読解用抜粋:
━━━━━━━━━━
2020-04-04 10:46:11 | 古典~現代音楽バルカン地域編
今回は1896年に生まれたユーゴスラヴィアの作曲家、
ヨシプ・ストルチェル=スラヴェンスキが、
1934年に作曲したオリエンタル交響曲をとりあげる。
スラヴェンスキはクロアチアのチャコヴェツに生まれ、
(CDの解説書ではなぜかザグレブになっている)
ブダペストで音楽を学び、コダーイに師事した。
オリエンタル交響曲は様々な宗教に関する音楽である。
今回聴いたCDはメラニア・ブガリノヴィチのメッゾ・ソプラノ、
ドゥシャン・ツヴェイッチのテノール、
ドゥシャン・ポポヴィッチのバリトン、
ザーコ・ツヴェイッチのバス、ジヴォイン・ズドラフコヴィチ指揮、
ベオグラード・フィルハーモニー合唱団及び管弦楽団の演奏による。
なお、独唱者の人名や各楽章の内容は自ら訳したので、
誤りなどがあると思いますが、ご了承ください。

第1楽章異教徒(先史時代の音楽)は、
打楽器の原初的なリズミックな音に続き、
独唱者と合唱が歌うが、歌詞はない。
力強い生命感あふれる音楽である。
第2楽章ユダヤ教徒(音色のある音楽)は、
ハープの音に始まり、フルートが神秘的な旋律を奏でる。
やがてその他の木管楽器が絡んでいき、
独唱者や合唱が加わっていく。
そしてアーメンを繰り返して終わる。
第3楽章仏教徒(構成的な音楽)は、
木琴とヴァイオリン独奏で始まる。
同じ音型を繰り返し、やがて活気あふれていく。
金管楽器のファンファーレ的な音のあと、
バリトン独唱と合唱が歌い出す。
途中からソプラノ独唱も加わり、盛り上がっていく。

第4楽章キリスト教徒(旋律的な音楽)は、
ハープと弦楽器で始まり、合唱も加わる。
合唱は「キリエ・エレイソン」と繰り返していく。
━━━━━━━━━━
確認用データ:

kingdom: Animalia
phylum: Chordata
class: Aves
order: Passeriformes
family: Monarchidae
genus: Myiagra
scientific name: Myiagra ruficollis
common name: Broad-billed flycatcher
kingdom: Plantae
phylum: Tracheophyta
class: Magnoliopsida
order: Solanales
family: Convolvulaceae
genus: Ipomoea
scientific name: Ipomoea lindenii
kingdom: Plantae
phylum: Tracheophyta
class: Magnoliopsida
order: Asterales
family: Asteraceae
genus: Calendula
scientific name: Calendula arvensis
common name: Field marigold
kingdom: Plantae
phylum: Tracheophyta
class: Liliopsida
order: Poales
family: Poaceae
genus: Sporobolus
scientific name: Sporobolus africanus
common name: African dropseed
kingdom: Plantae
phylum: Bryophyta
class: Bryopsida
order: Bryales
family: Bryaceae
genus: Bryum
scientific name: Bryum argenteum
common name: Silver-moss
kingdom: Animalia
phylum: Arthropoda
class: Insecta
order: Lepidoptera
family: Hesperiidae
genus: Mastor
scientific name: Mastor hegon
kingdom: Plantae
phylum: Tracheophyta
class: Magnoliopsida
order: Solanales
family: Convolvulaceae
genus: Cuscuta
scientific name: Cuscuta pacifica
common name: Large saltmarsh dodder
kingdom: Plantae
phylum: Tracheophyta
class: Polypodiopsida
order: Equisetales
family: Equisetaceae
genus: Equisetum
━━━━━━━━━━
抜粋のうち「第1楽章異教徒(先史時代の音楽)は、」から「バリトン独唱と合唱が歌い出す。」まで(両端を含む)を、「独唱者」を「ソリスト」に置き換えて書き直してください。

第1楽章異教徒(先史時代の音楽)は、
打楽器の原初的なリズミックな音に続き、
ソリストと合唱が歌うが、歌詞はない。
力強い生命感あふれる音楽である。
第2楽章ユダヤ教徒(音色のある音楽)は、
ハープの音に始まり、フルートが神秘的な旋律を奏でる。
やがてその他の木管楽器が絡んでいき、
ソリストや合唱が加わっていく。
そしてアーメンを繰り返して終わる。
第3楽章仏教徒(構成的な音楽)は、
木琴とヴァイオリン独奏で始まる。
同じ音型を繰り返し、やがて活気あふれていく。
金管楽器のファンファーレ的な音のあと、
バリトン独唱と合唱が歌い出す。